Being that I work for a health clinic, we have a health and wellness department that helps inspire us to do healthy things.  For instance, getting an eye exam is worth points, having a physical, even just wearing a pedometer to track steps is worth points.  Earn a certain number of points and you get a bonus on your paycheck.  You get the drift.  So because I wear a Fitbit Zip, I was invited for a challenge to walk an average of 14 miles per week for the next month.  It sounds like a lot on paper.  I usually track steps/day and don't really look at my stats too often, but when I took a look back at a typical week (one where I didn't have extremely high days or forgot to wear my device for an entire day) this is what I was looking at:

So for what I consider a fairly typical week, I get about 55,000 steps in which equals roughly 20 miles walked.  This was a week when I was not trying to bike/walk or do anything extra, this is just my normal life.  So when I saw that this work challenge isn't really a challenge I started to think of how I could make it interesting/challenging.  What if I double it and try for 28 miles a week?  So if my math is right, it takes about 2,562 steps for my short little self to walk a mile.  So 28 miles would be 71,736 steps in a week, which is just over 10,000 steps per day.  Not undoable but it would certainly be a challenge.  I will have to think about it more, then commit to getting those steps in somewhere.  Taking the dog for real walks instead of slowly sauntering around the property begging him to "go".  Biking on the days that my hips hurt, maybe even dancing?  I will have to get a little creative, especially on Sundays when I have a tendency to be less active.  I clicked the button to sign up, and it started yesterday and for the week I only have 15,000 steps so far!  UGH!  I have a lot of ground to make up for.  It has been a little quieter at work recently and I have found myself sitting more, so that is going to have a big impact.  However, I do have a somewhat unique situation in that, when its quiet, I can pace back and forth (it's about 10 steps one way) in my back "work room" and get some paces in that way.  It's not super intense walking but it gets the paces in! 
So that is my motivator to be active for the next month.  After pouting over my mouth through the rest of last week and the weekend, I returned to sane eating; lower carb and less empty calories.  I am still suppposed to eat softer foods until my stitches come out so I'm having a veggie wrap for lunch (kale, feta and kalamata olives on a multi-grain tortilla), yogurt with berries for breakfast and mostly softer cheese and yogurt for snacks.  I am having spaghetti for dinners this week. 

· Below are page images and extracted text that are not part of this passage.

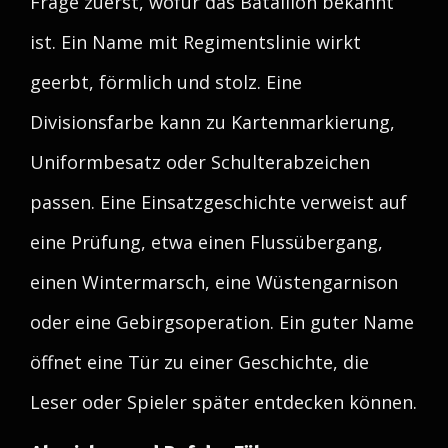
Frage zuerst, wofür das Bataillon bekannt
ist. Ein Name mit Regimentslinie wirkt
geerbt, förmlich und stolz. Eine
Divisionsfarbe kann zu Kartenmarkierung,
Uniformbesatz oder Schulterabzeichen
passen. Eine Einsatzgeschichte verweist auf
eine Prüfung, etwa einen Flussübergang,
einen Wintermarsch, eine Wüstengarnison
oder eine Gebirgsoperation. Ein guter Name
öffnet eine Tür zu einer Geschichte, die
Leser oder Spieler später entdecken können.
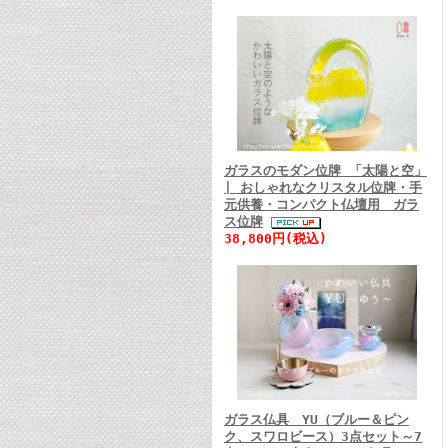
ガラスのモダン位牌 「太陽と空」
| おしゃれなクリスタル位牌・手
元供養・コンパクト仏壇用 ガラ
ス位牌
38,800円(税込)
ガラス仏具 YU（ブルー＆ピン
ク、スワロビース）3点セット～7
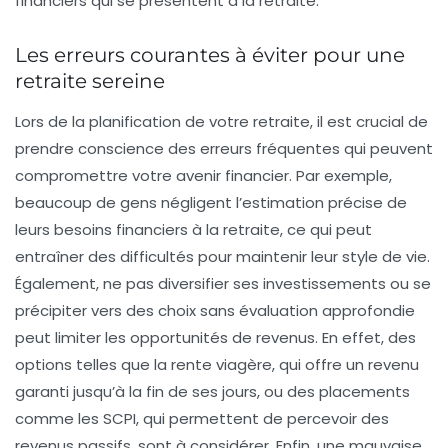
financiers qui se présentent à la retraite.
Les erreurs courantes à éviter pour une
retraite sereine
Lors de la planification de votre
retraite
, il est crucial de
prendre conscience des
erreurs fréquentes
qui peuvent
compromettre votre avenir financier. Par exemple,
beaucoup de gens négligent l’estimation précise de
leurs
besoins financiers
à la retraite, ce qui peut
entraîner des difficultés pour maintenir leur style de vie.
Également, ne pas diversifier ses investissements ou se
précipiter vers des choix sans évaluation approfondie
peut limiter les opportunités de revenus. En effet, des
options telles que la
rente viagère
, qui offre un revenu
garanti jusqu’à la fin de ses jours, ou des placements
comme les
SCPI
, qui permettent de percevoir des
revenus passifs, sont à considérer. Enfin, une mauvaise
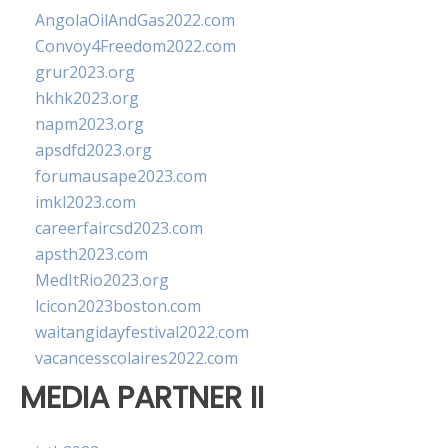
AngolaOilAndGas2022.com
Convoy4Freedom2022.com
grur2023.org
hkhk2023.org
napm2023.org
apsdfd2023.org
forumausape2023.com
imkl2023.com
careerfaircsd2023.com
apsth2023.com
MedItRio2023.org
lcicon2023boston.com
waitangidayfestival2022.com
vacancesscolaires2022.com
MEDIA PARTNER II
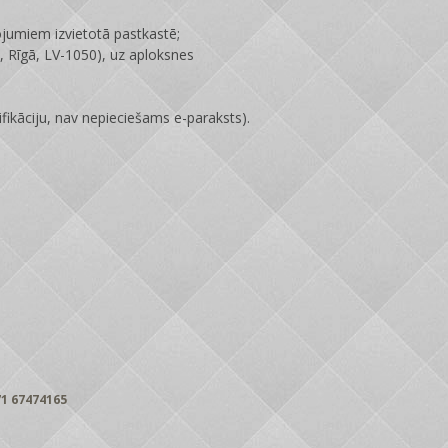
ojumiem izvietotā pastkastē;
 Rīgā, LV-1050), uz aploksnes
fikāciju, nav nepieciešams e-paraksts).
1 67474165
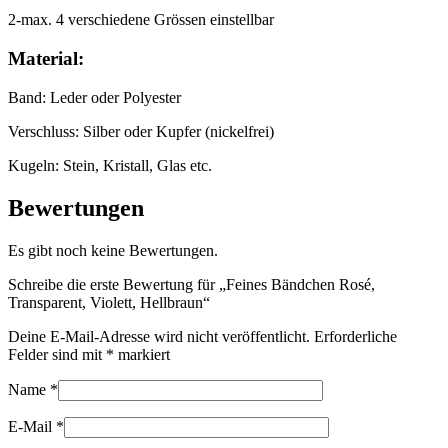
2-max. 4 verschiedene Grössen einstellbar
Material:
Band: Leder oder Polyester
Verschluss: Silber oder Kupfer (nickelfrei)
Kugeln: Stein, Kristall, Glas etc.
Bewertungen
Es gibt noch keine Bewertungen.
Schreibe die erste Bewertung für „Feines Bändchen Rosé,
Transparent, Violett, Hellbraun“
Deine E-Mail-Adresse wird nicht veröffentlicht.
Erforderliche
Felder sind mit
*
markiert
Name
*
E-Mail
*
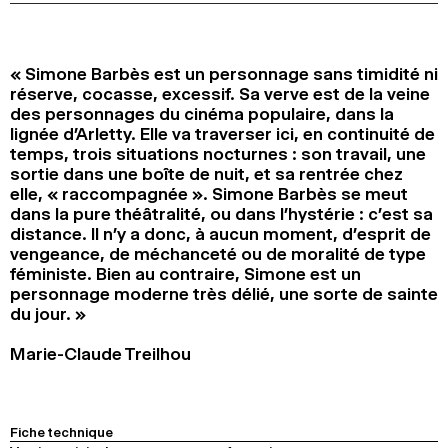
2024
2022
2020
2018
RECHERCHE
« Simone Barbès est un personnage sans timidité ni
réserve, cocasse, excessif. Sa verve est de la veine
des personnages du cinéma populaire, dans la
lignée d’Arletty. Elle va traverser ici, en continuité de
temps, trois situations nocturnes : son travail, une
sortie dans une boîte de nuit, et sa rentrée chez
elle, « raccompagnée ». Simone Barbès se meut
dans la pure théâtralité, ou dans l’hystérie : c’est sa
distance. Il n’y a donc, à aucun moment, d’esprit de
vengeance, de méchanceté ou de moralité de type
féministe. Bien au contraire, Simone est un
personnage moderne très délié, une sorte de sainte
du jour. »
Marie-Claude Treilhou
Fiche technique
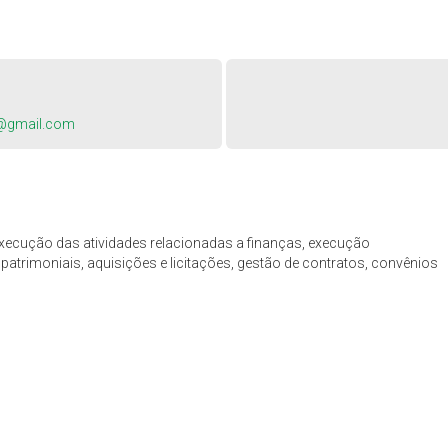
s@gmail.com
xecução das atividades relacionadas a finanças, execução
atrimoniais, aquisições e licitações, gestão de contratos, convênios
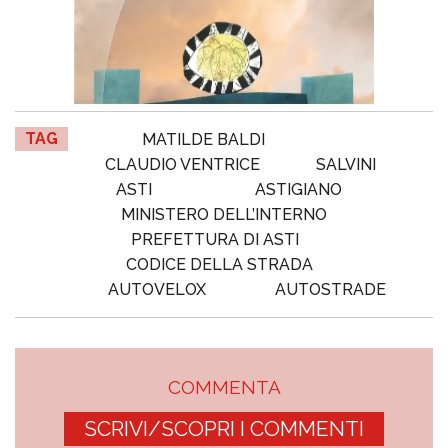
TAG
MATILDE BALDI
CLAUDIO VENTRICE
SALVINI
ASTI
ASTIGIANO
MINISTERO DELL’INTERNO
PREFETTURA DI ASTI
CODICE DELLA STRADA
AUTOVELOX
AUTOSTRADE
COMMENTA
SCRIVI/SCOPRI I COMMENTI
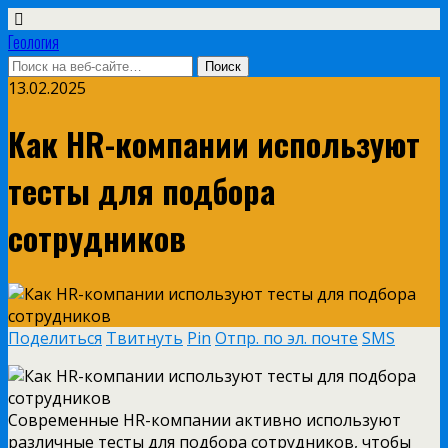
Геология
13.02.2025
Как HR-компании используют
тесты для подбора
сотрудников
Поделиться
Твитнуть
Pin
Отпр. по эл. почте
SMS
Современные HR-компании активно используют
различные тесты для подбора сотрудников, чтобы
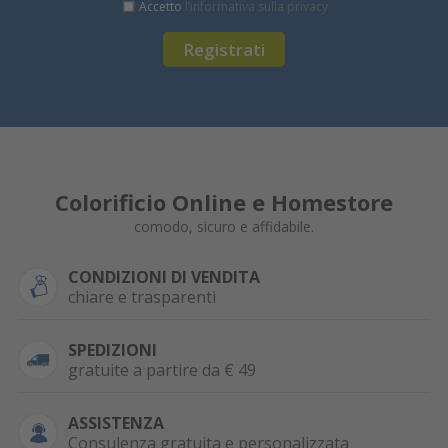
Accetto
l’informativa sulla privacy
Registrati
Colorificio Online e Homestore
comodo, sicuro e affidabile.
CONDIZIONI DI VENDITA
chiare e trasparenti
SPEDIZIONI
gratuite a partire da € 49
ASSISTENZA
Consulenza gratuita e personalizzata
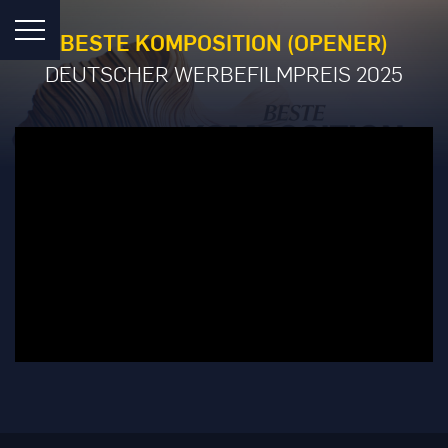
BESTE KOMPOSITION (OPENER)
DEUTSCHER WERBEFILMPREIS 2025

What I discovered last week when I was trying to soothe myself with food, frantically raiding the fridge and cupboard, eating stuff that didn't even sound particularly good or taste satisfying at all...just on that edgy, "need something" desperate search, is that comfort wasn't in the fridge or the cupboard, and it's sorry excuse for a fill-in didn't really taste all that good, especially when I kept eating past the point of being full.  That is something I haven't done in a long time and it made me feel physically miserable.  I finally had to stop myself and remind myself that what I was doing was not helping me.  It didn't soothe or calm me.  It didn't take away my pain or the guilt of all the money I'm spending on my mouth right now.  It sure didn't make my stomach feel good.  I was also aware of how it felt to not have to "be careful" with the sugars or the fats, I just ate whatever and there was a part of me that felt like I was celebrating.  That little part is dangerous.  I equate that bit with "freedom" but in reality, eating that way long-term will lead to the exact opposite mentally and physically.  So, being back to moderately sane eating feels better for me.  Sometimes I imagine how I would look to an outsider during a compulsive eating episode and I imagine they see someone tortured and not in the possession of logic!  Like a mad woman.  A sad, mad, woman.  I guess, though I go through phases of being less careful with what I eat, at least that desperate, emotional binge hasn't happened to me in a long time, so that means all of the effort I have invested in getting better has not been wasted.  Not a bad way to stay motivated to keep trying if you ask me.